Eppenga et al.31) reported that the risk of lactic acidosis or elevated lactate levels is increased in long-term heavy metformin users. Another report concluded that the metformin-associated lactic acidosis due to metformin accumulation is possible and underestimated, thus, metformin, if prescribed in patients with renal impairment, can cause fatal lactic acidosis due to drug accumulation.32) In our study, the dose of metformin was found to be slightly, but significantly higher in hyperlactemic patients. In addition, patients treated with 4–9 tablets had significantly higher lactate levels than those treated with 1–3 tablets. Some authors argue the relevance between high concentrations of metformin and lactic acidosis, because supratherapeutic plasma concentrations of metformin have frequently been found in patients with lactic acidosis during metformin use, and high metformin concentrations have been shown to increase plasma lactate levels in rats.3,10,33)

However, both chronic renal insufficiency and a high dose of metformin remain controversial as risk factors for lactic acidosis. The risk of lactic acidosis or elevated lactate levels was reported to be significantly increased in patients with mild to moderate renal insufficiency.31) On the other hand, the role of chronic renal impairment in lactic acidosis during metformin use was not confirmed in large epidemiological studies.13,34,35) In an Asian study (not including Japanese patients), there was no correlation between the total daily dose of metformin and eGFR with lactate levels in type 2 diabetic patients taking metformin.36)

This study has several limitations. First, it was a cross-sectional study in which none of the patients developed lactic acidosis. Second, the patients in this study were ambulatory patients. Therefore, the present findings may not necessarily be applicable to the entire, especially elderly, population receiving metformin treatment for type 2 diabetes, because many of these individuals may have comorbidities. Third, the number of patients older than 75 years was small due to physician awareness of the need for caution with prescribing metformin to such patients. Forth, this study does not include body weight (b.w.) and/or body mass index (BMI) which might influence the results. In fact, in the department of diabetes, a patient’s b.w. is measured on every scheduled visit, however it is not the case in other departments. Last, we did not evaluate metformin concentrations in the participants. It is reported that the oral availability of metformin is highly variable, ranging at least threefold (25–75%).3) Furthermore, there is considerable variability in the relationship between the renal clearances of metformin and creatinine.3,37) Thus, in light of its pharmacokinetics, monitoring metformin concentrations may be useful for further in-depth analysis.

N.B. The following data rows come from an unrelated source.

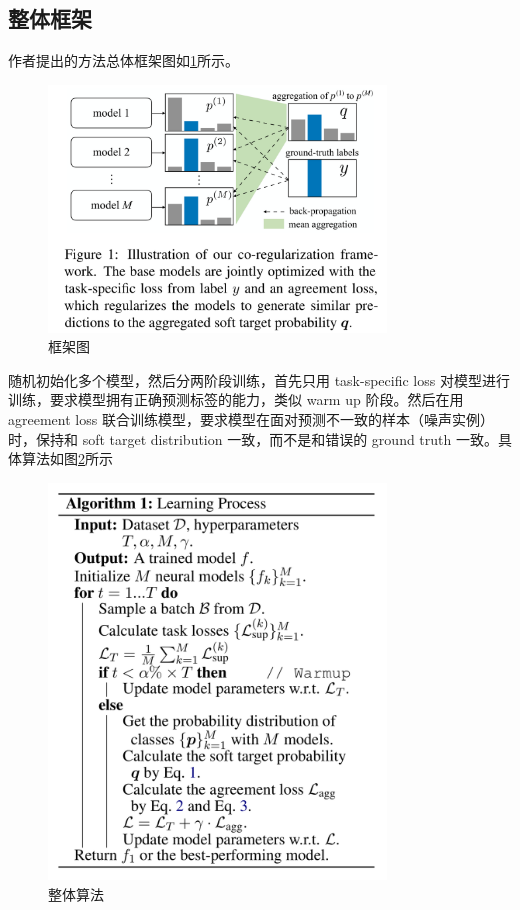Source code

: \documentclass{article}
\begin{document}
\subsection{整体框架}
作者提出的方法总体框架图如\ref{framework}所示。
\begin{figure}[H]
    \centering
    \includegraphics[width=0.8\textwidth]{fig/framework.png}
    \caption{框架图}
    \label{framework}
\end{figure}

随机初始化多个模型，然后分两阶段训练，首先只用 task-specific loss 对模型进行训练，要求模型拥有正确预测标签的能力，类似 warm up 阶段。然后在用 agreement loss 联合训练模型，要求模型在面对预测不一致的样本（噪声实例）时，保持和 soft target distribution 一致，而不是和错误的 ground truth 一致。具体算法如图\ref{algorithm}所示
\begin{figure}[H]
    \centering
    \includegraphics[width=0.8\textwidth]{fig/algorithm.png}
    \caption{整体算法}
    \label{algorithm}
\end{figure}
\end{document}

In conclusion, among Japanese patients, we observed that the plasma lactate levels in the elderly patients did not significantly differ from those in non-elderly patients, and no patients met the criteria for diagnosis of lactic acidosis. However, it is expected that high doses of metformin will be used in Japan in the next decade with the recognition of its effectiveness. Therefore, metformin should still be cautiously prescribed because higher doses of metformin were found to increase the risk of hyperlactemia.

Acknowledgments

We thank all doctors and medical staff of the cardiology, gastroenterology, respiratory, and test departments for cooperating with our study. I personally give a special thanks to Mr. Vincent John Hykel for his support.

Conflict of Interest

The authors declare no conflict of interest.